Only His (Fool's Gold #6)

“For always, Denise.”


CHAPTER TWELVE

FRIDAY, NEVADA STEPPED OUT of the bakery, the pink box she carried neatly tied with string. Yes, there were six chocolate cupcakes inside and she was pretty sure she was going to eat them all by herself. But it had been a stressful week and she deserved a sugar rush to make it all seem better.

The weird part was she didn’t usually eat a lot of sugar. Nor could she point to any particular event in her week and complain. Work was going great. They were going to be blasting in a couple of weeks and she was excited about that. From what she could tell, Cat and Tucker weren’t spending a lot of time together, although she kept reminding herself it wasn’t her business if they were. So the need for cupcakes was inexplicable, but very powerful.

She turned the corner and nearly ran into a man carrying a pizza box. Her body registered who it was before her brain recognized him.

“Tucker.”

He smiled at her. “I called you about a half hour ago, but you weren’t answering.”

She held up the pink box. “I had an emergency errand to run and forgot my cell phone at home.”

“I thought you might be out on a hot date.”

“Do three chocolate cupcakes and three coconut vanilla cupcakes count as a date?”

“It depends on what you do with them.”

They seemed to be staring at each other, she thought, rooted in place by forces she couldn’t name.
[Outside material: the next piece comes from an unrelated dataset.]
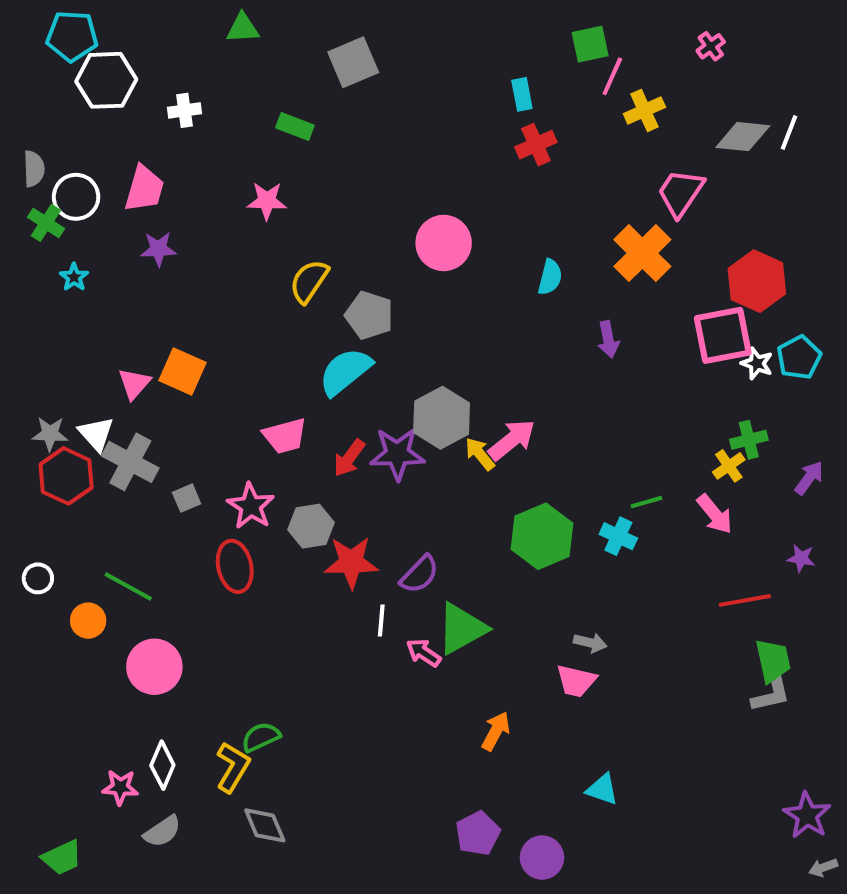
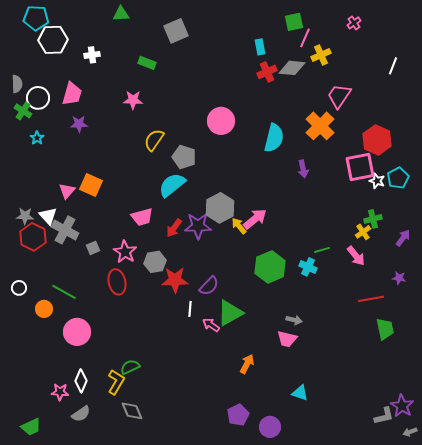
gray diamond: (743, 137) -> (292, 68), moved
cyan semicircle: (550, 277) -> (274, 138), size x1.6
gray L-shape: (771, 695) -> (384, 416), moved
“I haven’t seen you much this week,” she murmured. “We’re both on-site at the same time, but in different places.”

She was out with her crew and he was in the trailer doing whatever it was potential owners of multibillion-dollar companies did.

“You’ve been busy with Cat,” he reminded her.

“She’s taking up a lot of my free time. Have you spent any time with her?”

“Not since the day she arrived.” He sounded pleased as he spoke, as if this were good news.

“She’s still really beautiful.”

He shrugged. “Not interested. I’m done with her. It was over years ago.”

“Oh.”

Suddenly her shoulders didn’t seem as tight and the evening was a little brighter.

He held up the pizza box. “I’ll show you mine if you’ll show me yours.”

She laughed. “Sounds good. Let’s go back to my place. I have wine waiting.”

“Wine and cupcakes. Talk about a party. You’re my kind of girl.”

Twenty minutes later they were sitting at her kitchen table, pizza on plates, wine in glasses.

“How’s your mom doing?” he asked between bites.

“Good. She and Max have worked things out. Apparently he proposed because he thought that’s what she wanted and she freaked out. They’ve talked everything over and are in a committed relationship that won’t end in marriage.” Nevada shook her head. “While I’m thrilled that she’s happy, I never thought this was anything close to a conversation I would be having with my mother.”

“You are part of a classic American family.”

She laughed. “I’m not sure about that.” She took a bite of pizza and chewed. After she’d swallowed, she said, “You really haven’t seen Cat?”

“Nope. No reason to. I’m not sure why she’s in town, but it’s not for me.”

He sounded cheerful as he spoke. As far as Nevada could tell, there wasn’t even a hint of longing for what had been.

He poured her more wine. “This is nice. I like your place. Did you remodel?”

She nodded. “I did most of the work myself. The house was built in the nineteen twenties. The traditional Victorian style didn’t fly with the neighbors, but the original owner was powerful and no one told him no.”

“A man after my own heart. I like being the guy no one says no to.”

“You would. In this case, people came to like the house. I’ve loved it from the time I was a kid. Over the years it was sold and turned into a low-rent apartment building. No one took care of it. By the time I bought it, the whole place was trashed. It took me nearly three years to do all the work, but it was worth it.”

She’d also squeezed every penny she could from the second mortgage she’d used to pay for the materials. Once the remodeling was done, she’d been able to rent out the bottom two apartments. She’d paid off the second mortgage last summer and was now paying down her first. A good feeling, she thought.

“To your house,” he said, raising his glass.

She touched hers to his. “Thank you.”

“Want to show me the rest of it?”

There was only the third floor, which was her bedroom, the large bath and a study. She was about to say that when she realized Tucker was watching her with an interest that said he wouldn’t mind his pizza getting cold. She went from hungry for food to hungry for something else in the space of a heartbeat.

He stood and walked around the table, then held out his hand. When she placed her fingers on his palm, he drew her to her feet and pulled her close.